#### What to work on
From the first line of the listing below to the line with "use social media", print each line exactly, and nothing more. Leave out the pictures.

#### Records for the exercise
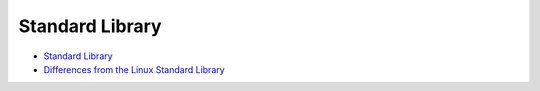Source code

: Standard Library
================

-  `Standard Library <standard-library-0.md>`__

-  `Differences from the Linux Standard
   Library <differences-from-the-linux-standard-library.md>`__
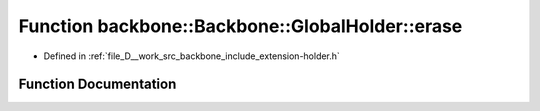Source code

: .. _exhale_function_namespaceBackbone_1_1GlobalHolder_1a9cca2279afa914a79f0878a6768fb81a:

Function backbone::Backbone::GlobalHolder::erase
================================================

- Defined in :ref:`file_D__work_src_backbone_include_extension-holder.h`


Function Documentation
----------------------


.. doxygenfunction:: backbone::Backbone::GlobalHolder::erase(const std::string&)
   :project: Docs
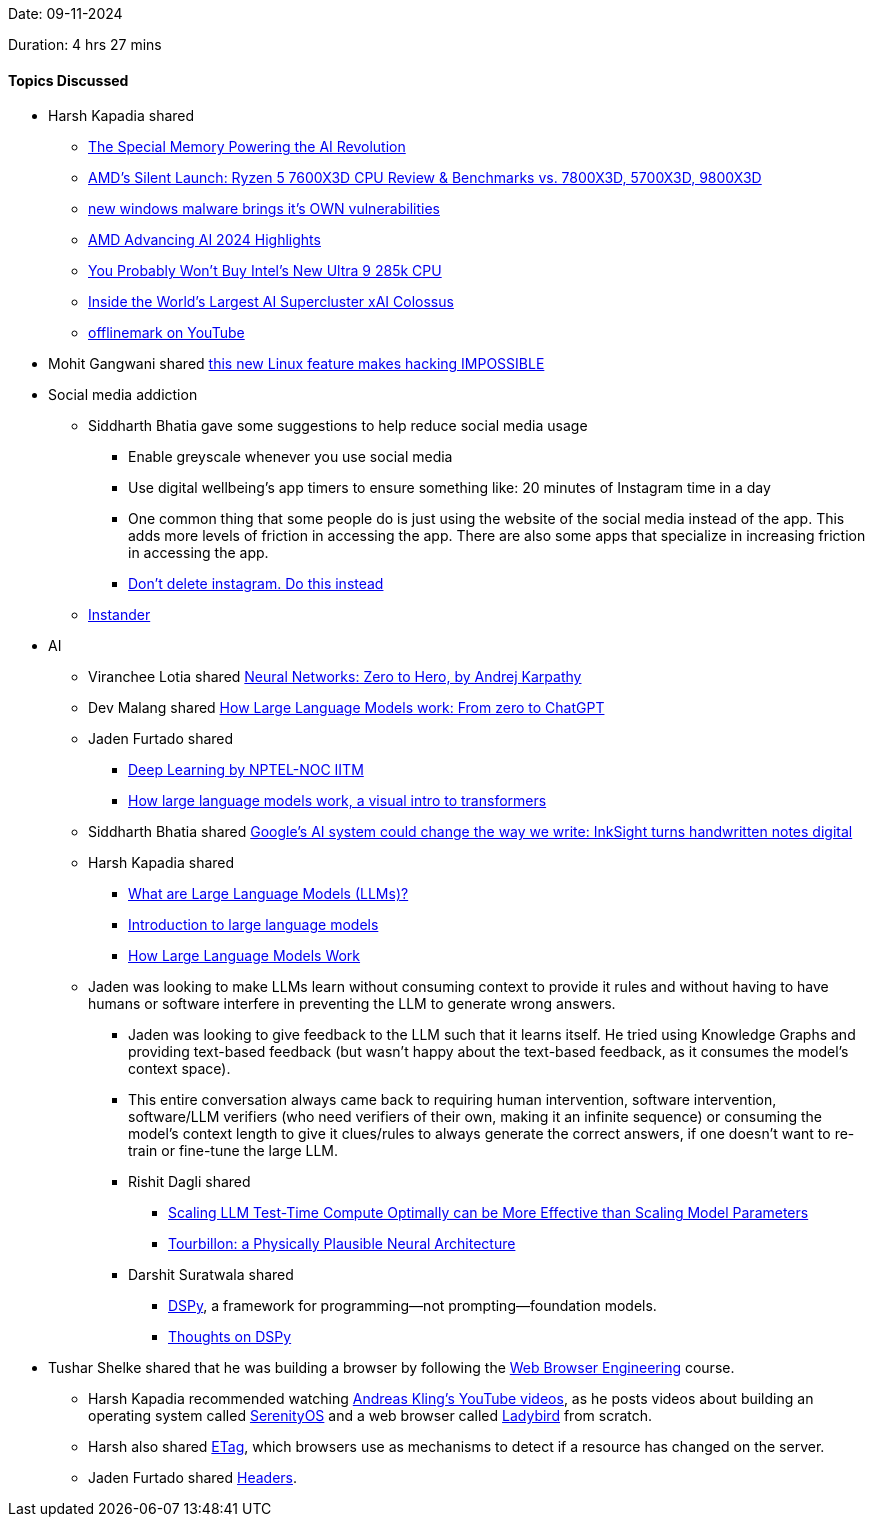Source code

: Date: 09-11-2024

Duration: 4 hrs 27 mins

==== Topics Discussed

* Harsh Kapadia shared
	** link:https://www.youtube.com/watch?v=yAw63F1W_Us[The Special Memory Powering the AI Revolution^]
	** link:https://www.youtube.com/watch?v=Awz_CG2320E[AMD's Silent Launch: Ryzen 5 7600X3D CPU Review & Benchmarks vs. 7800X3D, 5700X3D, 9800X3D^]
	** link:https://www.youtube.com/watch?v=pSksXALDV98[new windows malware brings it's OWN vulnerabilities^]
	** link:https://www.youtube.com/watch?v=0knj9-HXGo8[AMD Advancing AI 2024 Highlights^]
	** link:https://www.youtube.com/watch?v=rrym7146I_8[You Probably Won't Buy Intel's New Ultra 9 285k CPU^]
	** link:https://www.youtube.com/watch?v=Jf8EPSBZU7Y[Inside the World's Largest AI Supercluster xAI Colossus^]
	** link:https://www.youtube.com/@offlinemark[offlinemark on YouTube^]
* Mohit Gangwani shared link:https://www.youtube.com/watch?v=FSVnN6-xr9k[this new Linux feature makes hacking IMPOSSIBLE^]
* Social media addiction
	** Siddharth Bhatia gave some suggestions to help reduce social media usage
		*** Enable greyscale whenever you use social media
		*** Use digital wellbeing's app timers to ensure something like: 20 minutes of Instagram time in a day
		*** One common thing that some people do is just using the website of the social media instead of the app. This adds more levels of friction in accessing the app. There are also some apps that specialize in increasing friction in accessing the app.
		*** link:https://www.youtube.com/watch?v=JyYQiMXcIxs[Don't delete instagram. Do this instead^]
	** link:https://getinstander.com[Instander^]
* AI
	** Viranchee Lotia shared link:https://karpathy.ai/zero-to-hero.html[Neural Networks: Zero to Hero, by Andrej Karpathy^]
	** Dev Malang shared link:https://medium.com/data-science-at-microsoft/how-large-language-models-work-91c362f5b78f[How Large Language Models work: From zero to ChatGPT^]
	** Jaden Furtado shared
		*** link:https://www.youtube.com/playlist?list=PLyqSpQzTE6M9gCgajvQbc68Hk_JKGBAYT[Deep Learning by NPTEL-NOC IITM^]
		*** link:https://www.youtube.com/watch?v=wjZofJX0v4M[How large language models work, a visual intro to transformers^]
	** Siddharth Bhatia shared link:https://venturebeat.com/ai/googles-ai-system-could-change-the-way-we-write-inksight-turns-handwritten-notes-digital[Google's AI system could change the way we write: InkSight turns handwritten notes digital^]
	** Harsh Kapadia shared
		*** link:https://www.youtube.com/watch?v=iR2O2GPbB0E[What are Large Language Models (LLMs)?^]
		*** link:https://www.youtube.com/watch?v=zizonToFXDs[Introduction to large language models^]
		*** link:https://www.youtube.com/watch?v=5sLYAQS9sWQ[How Large Language Models Work^]
	** Jaden was looking to make LLMs learn without consuming context to provide it rules and without having to have humans or software interfere in preventing the LLM to generate wrong answers.
		*** Jaden was looking to give feedback to the LLM such that it learns itself. He tried using Knowledge Graphs and providing text-based feedback (but wasn't happy about the text-based feedback, as it consumes the model's context space).
		*** This entire conversation always came back to requiring human intervention, software intervention, software/LLM verifiers (who need verifiers of their own, making it an infinite sequence) or consuming the model's context length to give it clues/rules to always generate the correct answers, if one doesn't want to re-train or fine-tune the large LLM.
		*** Rishit Dagli shared
			**** link:https://arxiv.org/abs/2408.03314[Scaling LLM Test-Time Compute Optimally can be More Effective than Scaling Model Parameters^]
			**** link:https://arxiv.org/abs/2107.06424[Tourbillon: a Physically Plausible Neural Architecture^]
		*** Darshit Suratwala shared
			**** link:https://github.com/stanfordnlp/dspy[DSPy^], a framework for programming—not prompting—foundation models.
			**** link:https://www.reddit.com/r/LangChain/comments/1cqexk6/thoughts_on_dspy/?rdt=36157[Thoughts on DSPy^]
* Tushar Shelke shared that he was building a browser by following the link:https://browser.engineering[Web Browser Engineering^] course.
	** Harsh Kapadia recommended watching link:https://www.youtube.com/@awesomekling[Andreas Kling's YouTube videos^], as he posts videos about building an operating system called link:https://serenityos.org[SerenityOS^] and a web browser called link:https://ladybird.org[Ladybird^] from scratch.
	** Harsh also shared link:https://developer.mozilla.org/en-US/docs/Web/HTTP/Headers/ETag[ETag^], which browsers use as mechanisms to detect if a resource has changed on the server.
	** Jaden Furtado shared link:https://developer.mozilla.org/en-US/docs/Web/HTTP/Headers[Headers^].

#### Result
Source code

: Standard Library
================

-  `Standard Library <standard-library-0.md>`__

-  `Differences from the Linux Standard
   Library <differences-from-the-linux-standard-library.md>`__
Source code

: .. _exhale_function_namespaceBackbone_1_1GlobalHolder_1a9cca2279afa914a79f0878a6768fb81a:

Function backbone::Backbone::GlobalHolder::erase
================================================

- Defined in :ref:`file_D__work_src_backbone_include_extension-holder.h`


Function Documentation
----------------------


.. doxygenfunction:: backbone::Backbone::GlobalHolder::erase(const std::string&)
   :project: Docs
Source code

: Date: 09-11-2024

Duration: 4 hrs 27 mins

==== Topics Discussed

* Harsh Kapadia shared
	** link:https://www.youtube.com/watch?v=yAw63F1W_Us[The Special Memory Powering the AI Revolution^]
	** link:https://www.youtube.com/watch?v=Awz_CG2320E[AMD's Silent Launch: Ryzen 5 7600X3D CPU Review & Benchmarks vs. 7800X3D, 5700X3D, 9800X3D^]
	** link:https://www.youtube.com/watch?v=pSksXALDV98[new windows malware brings it's OWN vulnerabilities^]
	** link:https://www.youtube.com/watch?v=0knj9-HXGo8[AMD Advancing AI 2024 Highlights^]
	** link:https://www.youtube.com/watch?v=rrym7146I_8[You Probably Won't Buy Intel's New Ultra 9 285k CPU^]
	** link:https://www.youtube.com/watch?v=Jf8EPSBZU7Y[Inside the World's Largest AI Supercluster xAI Colossus^]
	** link:https://www.youtube.com/@offlinemark[offlinemark on YouTube^]
* Mohit Gangwani shared link:https://www.youtube.com/watch?v=FSVnN6-xr9k[this new Linux feature makes hacking IMPOSSIBLE^]
* Social media addiction
	** Siddharth Bhatia gave some suggestions to help reduce social media usage
		*** Enable greyscale whenever you use social media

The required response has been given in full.